Top of Data shown

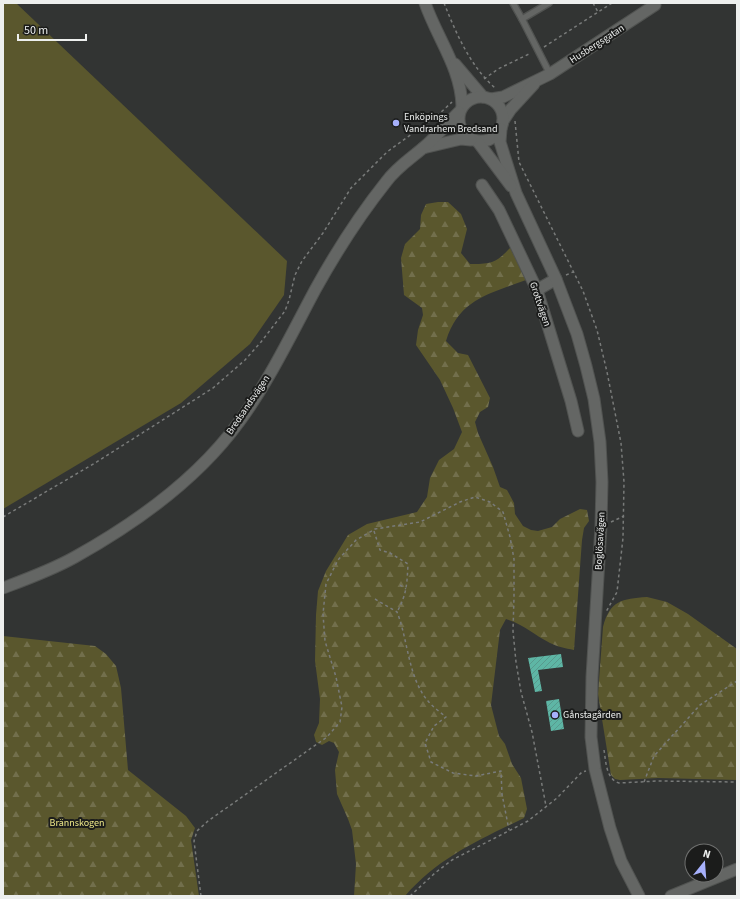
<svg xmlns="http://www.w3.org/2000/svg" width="740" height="899" viewBox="0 0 740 899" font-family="'Source Sans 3',sans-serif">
<defs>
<pattern id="forest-firs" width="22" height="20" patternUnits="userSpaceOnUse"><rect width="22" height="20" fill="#5a572d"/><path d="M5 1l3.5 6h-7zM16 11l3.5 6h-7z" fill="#726f4c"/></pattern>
<pattern id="building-hatch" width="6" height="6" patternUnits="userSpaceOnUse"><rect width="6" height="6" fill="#5eb6a5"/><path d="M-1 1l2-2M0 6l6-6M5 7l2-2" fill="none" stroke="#589a8e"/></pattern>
</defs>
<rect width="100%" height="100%" fill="#323433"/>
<polygon fill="#5a572d" points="3,3 16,3 287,261 284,295 250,344 181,403 3,509"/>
<g fill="url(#forest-firs)">
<path d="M438,202h10l13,12 6,15 -6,24 9,11c22,0 26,-1 41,-17l15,33c-37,14 -67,19 -80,61l12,12 10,2 22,43 -2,9 -8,5 -5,10 3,11 15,34 7,20 7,3 7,13 1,11 8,12 8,4 7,1 14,-4 8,-8 20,-10 7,1 2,11 -5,7 -2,12 -8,110c-9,-2 -16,-3 -24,-7 -17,-9 -25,-18 -44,-24l-6,11 -9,75 8,31 6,8 7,20 9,14 6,31 -3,9c-45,22 -85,39 -119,78h-51l2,-32 -4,-34 -4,-11 -11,-25 -2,-24 4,-18 -5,-9 -5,-2 -7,4 -6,-3 -2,-7 5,-12 1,-24 -5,-38 1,-46 2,-24 8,-20 22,-36 19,-11 50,-12 10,-15 3,-19 9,-18 15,-11 8,-17 -9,-24 -13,-28 -24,-35 2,-15 5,-15 -1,-7 -18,-13 -3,-37 4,-14 15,-15 1,-14 5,-11z"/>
<path d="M647,597l20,5 21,12 49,35v131l-79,-2 -38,2 -5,-1 -4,-4 -13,-81 5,-67c7,-27 19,-28 44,-30z"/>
<polygon points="3,636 95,646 106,654 116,666 121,688 128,770 186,816 195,828 191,840 199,896 3,896"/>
</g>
<g fill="url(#building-hatch)">
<polygon points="561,654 563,667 538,670 542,691 535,692 528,658"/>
<polygon points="559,699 564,729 551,731 546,701"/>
</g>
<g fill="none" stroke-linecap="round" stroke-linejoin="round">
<g stroke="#515351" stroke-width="8">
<g id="service">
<polyline points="513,3 522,19"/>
<polyline points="549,3 522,19 550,74"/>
</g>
</g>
<g stroke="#515351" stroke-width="13">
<g id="minor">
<polyline points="491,99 503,97 550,74 655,5"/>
<polyline points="503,121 511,109 534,84"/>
<polyline points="482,185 499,210 537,290 571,401 578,431"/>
<polyline points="537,290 556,279"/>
</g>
</g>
<g stroke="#515351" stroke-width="13">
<g id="tertiary">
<path d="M425,3c12,35 36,65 37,103"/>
<polyline points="455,64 483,97"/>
<circle cx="481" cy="119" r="22"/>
<polyline points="501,129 500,142 516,193 556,279 577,334 586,366 594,399 600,442 602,482 601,526 592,677 591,737 595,769 610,828 621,861 639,896"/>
<polyline points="478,142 511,186"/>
<polyline points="423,148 461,139 471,140"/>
<path d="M3,588c24,-9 49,-18 72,-31 61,-34 122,-77 164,-135 30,-41 52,-87 76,-132 21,-38 44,-74 71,-108 10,-14 24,-23 37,-34 13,-11 24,-24 36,-36"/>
<polyline points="671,896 737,869"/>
</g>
</g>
<g stroke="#797b7a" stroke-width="1.5" stroke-dasharray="3 3" stroke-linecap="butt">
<path d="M444,3c12,30 26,63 51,85"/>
<polyline points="593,3 598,12"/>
<polyline points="544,47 612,3"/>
<polyline points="484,79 498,69 531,53"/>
<polyline points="515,121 519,162 583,291 597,330 607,372 621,443 624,482 623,538 617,592 606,612"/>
<polyline points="566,275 573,272"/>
<polyline points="3,517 95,463 213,388 245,360 261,342 285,311 289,300 295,275 302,261 323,233 351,188 387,152 438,115 452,102"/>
<polyline points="611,522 624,516"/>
<path d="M374,531l6,19 10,3 18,11c-1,19 -1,30 -11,48"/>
<polyline points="400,585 406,589"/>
<path d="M375,599l22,13c11,27 11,66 31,89 5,6 12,11 18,16l-12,9 -9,17 6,19 22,11 23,3 25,-5 1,23 7,36"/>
<path d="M604,750c2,12 2,29 15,33l39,-2 79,1"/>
<polyline points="644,782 654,756 700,705 737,681"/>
<polyline points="201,896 194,841 197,831 208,821 327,737 340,722 342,707 336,677 325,641 323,614 326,584 338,560 356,540 375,529 420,522 460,502 475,497 490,502 503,512 510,537 514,559 514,597 513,631 516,662 521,692 532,732 546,806"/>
<polyline points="410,896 435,873 452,860 528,821 557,798 582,772 586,771"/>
</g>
<use href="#service" stroke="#646664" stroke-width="5.5"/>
<use href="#minor" stroke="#646664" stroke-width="11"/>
<use href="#tertiary" stroke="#646664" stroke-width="11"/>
</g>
<g fill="#a7b1fc" stroke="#1b1c1b" stroke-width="1.5">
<circle cx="396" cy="123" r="4"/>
<circle cx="555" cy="715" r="4"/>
</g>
<g text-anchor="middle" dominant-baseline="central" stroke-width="4" stroke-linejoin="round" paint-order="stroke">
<g font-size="10" fill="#edefee" stroke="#1b1c1b">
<text transform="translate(597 44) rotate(-33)">Husbergsgatan</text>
<text transform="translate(540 304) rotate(71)">Grottvägen</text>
<text transform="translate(248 405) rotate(-56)">Bredsandsvägen</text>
<text transform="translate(600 541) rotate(-87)">Boglösavägen</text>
</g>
<g font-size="10" fill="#edefee" stroke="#1b1c1b" text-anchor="start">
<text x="404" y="117">Enköpings<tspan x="404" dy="12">Vandrarhem Bredsand</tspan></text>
<text x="563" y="715">Gånstagården</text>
</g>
<g font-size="10" fill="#efe988" stroke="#1b1c1b">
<text x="77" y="823">Brännskogen</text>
</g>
</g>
<rect width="740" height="899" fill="none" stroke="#edefee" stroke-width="8"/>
<g transform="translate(704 863) rotate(17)"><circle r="19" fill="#1b1c1b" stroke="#6f706f"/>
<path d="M0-3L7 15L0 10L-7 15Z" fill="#a7b1fc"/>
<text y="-6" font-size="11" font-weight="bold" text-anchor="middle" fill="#edefee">N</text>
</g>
<path d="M18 34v6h68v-6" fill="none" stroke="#edefee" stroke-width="2"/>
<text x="24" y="34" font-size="12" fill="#edefee" stroke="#1b1c1b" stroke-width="3" paint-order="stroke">50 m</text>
</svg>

Bottom of Data shown

• _What is required_:
When you copy the data above, reproduce each line exactly and skip every image.

• _Expected answer_:
<svg xmlns="http://www.w3.org/2000/svg" width="740" height="899" viewBox="0 0 740 899" font-family="'Source Sans 3',sans-serif">
<defs>
<pattern id="forest-firs" width="22" height="20" patternUnits="userSpaceOnUse"><rect width="22" height="20" fill="#5a572d"/><path d="M5 1l3.5 6h-7zM16 11l3.5 6h-7z" fill="#726f4c"/></pattern>
<pattern id="building-hatch" width="6" height="6" patternUnits="userSpaceOnUse"><rect width="6" height="6" fill="#5eb6a5"/><path d="M-1 1l2-2M0 6l6-6M5 7l2-2" fill="none" stroke="#589a8e"/></pattern>
</defs>
<rect width="100%" height="100%" fill="#323433"/>
<polygon fill="#5a572d" points="3,3 16,3 287,261 284,295 250,344 181,403 3,509"/>
<g fill="url(#forest-firs)">
<path d="M438,202h10l13,12 6,15 -6,24 9,11c22,0 26,-1 41,-17l15,33c-37,14 -67,19 -80,61l12,12 10,2 22,43 -2,9 -8,5 -5,10 3,11 15,34 7,20 7,3 7,13 1,11 8,12 8,4 7,1 14,-4 8,-8 20,-10 7,1 2,11 -5,7 -2,12 -8,110c-9,-2 -16,-3 -24,-7 -17,-9 -25,-18 -44,-24l-6,11 -9,75 8,31 6,8 7,20 9,14 6,31 -3,9c-45,22 -85,39 -119,78h-51l2,-32 -4,-34 -4,-11 -11,-25 -2,-24 4,-18 -5,-9 -5,-2 -7,4 -6,-3 -2,-7 5,-12 1,-24 -5,-38 1,-46 2,-24 8,-20 22,-36 19,-11 50,-12 10,-15 3,-19 9,-18 15,-11 8,-17 -9,-24 -13,-28 -24,-35 2,-15 5,-15 -1,-7 -18,-13 -3,-37 4,-14 15,-15 1,-14 5,-11z"/>
<path d="M647,597l20,5 21,12 49,35v131l-79,-2 -38,2 -5,-1 -4,-4 -13,-81 5,-67c7,-27 19,-28 44,-30z"/>
<polygon points="3,636 95,646 106,654 116,666 121,688 128,770 186,816 195,828 191,840 199,896 3,896"/>
</g>
<g fill="url(#building-hatch)">
<polygon points="561,654 563,667 538,670 542,691 535,692 528,658"/>
<polygon points="559,699 564,729 551,731 546,701"/>
</g>
<g fill="none" stroke-linecap="round" stroke-linejoin="round">
<g stroke="#515351" stroke-width="8">
<g id="service">
<polyline points="513,3 522,19"/>
<polyline points="549,3 522,19 550,74"/>
</g>
</g>
<g stroke="#515351" stroke-width="13">
<g id="minor">
<polyline points="491,99 503,97 550,74 655,5"/>
<polyline points="503,121 511,109 534,84"/>
<polyline points="482,185 499,210 537,290 571,401 578,431"/>
<polyline points="537,290 556,279"/>
</g>
</g>
<g stroke="#515351" stroke-width="13">
<g id="tertiary">
<path d="M425,3c12,35 36,65 37,103"/>
<polyline points="455,64 483,97"/>
<circle cx="481" cy="119" r="22"/>
<polyline points="501,129 500,142 516,193 556,279 577,334 586,366 594,399 600,442 602,482 601,526 592,677 591,737 595,769 610,828 621,861 639,896"/>
<polyline points="478,142 511,186"/>
<polyline points="423,148 461,139 471,140"/>
<path d="M3,588c24,-9 49,-18 72,-31 61,-34 122,-77 164,-135 30,-41 52,-87 76,-132 21,-38 44,-74 71,-108 10,-14 24,-23 37,-34 13,-11 24,-24 36,-36"/>
<polyline points="671,896 737,869"/>
</g>
</g>
<g stroke="#797b7a" stroke-width="1.5" stroke-dasharray="3 3" stroke-linecap="butt">
<path d="M444,3c12,30 26,63 51,85"/>
<polyline points="593,3 598,12"/>
<polyline points="544,47 612,3"/>
<polyline points="484,79 498,69 531,53"/>
<polyline points="515,121 519,162 583,291 597,330 607,372 621,443 624,482 623,538 617,592 606,612"/>
<polyline points="566,275 573,272"/>
<polyline points="3,517 95,463 213,388 245,360 261,342 285,311 289,300 295,275 302,261 323,233 351,188 387,152 438,115 452,102"/>
<polyline points="611,522 624,516"/>
<path d="M374,531l6,19 10,3 18,11c-1,19 -1,30 -11,48"/>
<polyline points="400,585 406,589"/>
<path d="M375,599l22,13c11,27 11,66 31,89 5,6 12,11 18,16l-12,9 -9,17 6,19 22,11 23,3 25,-5 1,23 7,36"/>
<path d="M604,750c2,12 2,29 15,33l39,-2 79,1"/>
<polyline points="644,782 654,756 700,705 737,681"/>
<polyline points="201,896 194,841 197,831 208,821 327,737 340,722 342,707 336,677 325,641 323,614 326,584 338,560 356,540 375,529 420,522 460,502 475,497 490,502 503,512 510,537 514,559 514,597 513,631 516,662 521,692 532,732 546,806"/>
<polyline points="410,896 435,873 452,860 528,821 557,798 582,772 586,771"/>
</g>
<use href="#service" stroke="#646664" stroke-width="5.5"/>
<use href="#minor" stroke="#646664" stroke-width="11"/>
<use href="#tertiary" stroke="#646664" stroke-width="11"/>
</g>
<g fill="#a7b1fc" stroke="#1b1c1b" stroke-width="1.5">
<circle cx="396" cy="123" r="4"/>
<circle cx="555" cy="715" r="4"/>
</g>
<g text-anchor="middle" dominant-baseline="central" stroke-width="4" stroke-linejoin="round" paint-order="stroke">
<g font-size="10" fill="#edefee" stroke="#1b1c1b">
<text transform="translate(597 44) rotate(-33)">Husbergsgatan</text>
<text transform="translate(540 304) rotate(71)">Grottvägen</text>
<text transform="translate(248 405) rotate(-56)">Bredsandsvägen</text>
<text transform="translate(600 541) rotate(-87)">Boglösavägen</text>
</g>
<g font-size="10" fill="#edefee" stroke="#1b1c1b" text-anchor="start">
<text x="404" y="117">Enköpings<tspan x="404" dy="12">Vandrarhem Bredsand</tspan></text>
<text x="563" y="715">Gånstagården</text>
</g>
<g font-size="10" fill="#efe988" stroke="#1b1c1b">
<text x="77" y="823">Brännskogen</text>
</g>
</g>
<rect width="740" height="899" fill="none" stroke="#edefee" stroke-width="8"/>
<g transform="translate(704 863) rotate(17)"><circle r="19" fill="#1b1c1b" stroke="#6f706f"/>
<path d="M0-3L7 15L0 10L-7 15Z" fill="#a7b1fc"/>
<text y="-6" font-size="11" font-weight="bold" text-anchor="middle" fill="#edefee">N</text>
</g>
<path d="M18 34v6h68v-6" fill="none" stroke="#edefee" stroke-width="2"/>
<text x="24" y="34" font-size="12" fill="#edefee" stroke="#1b1c1b" stroke-width="3" paint-order="stroke">50 m</text>
</svg>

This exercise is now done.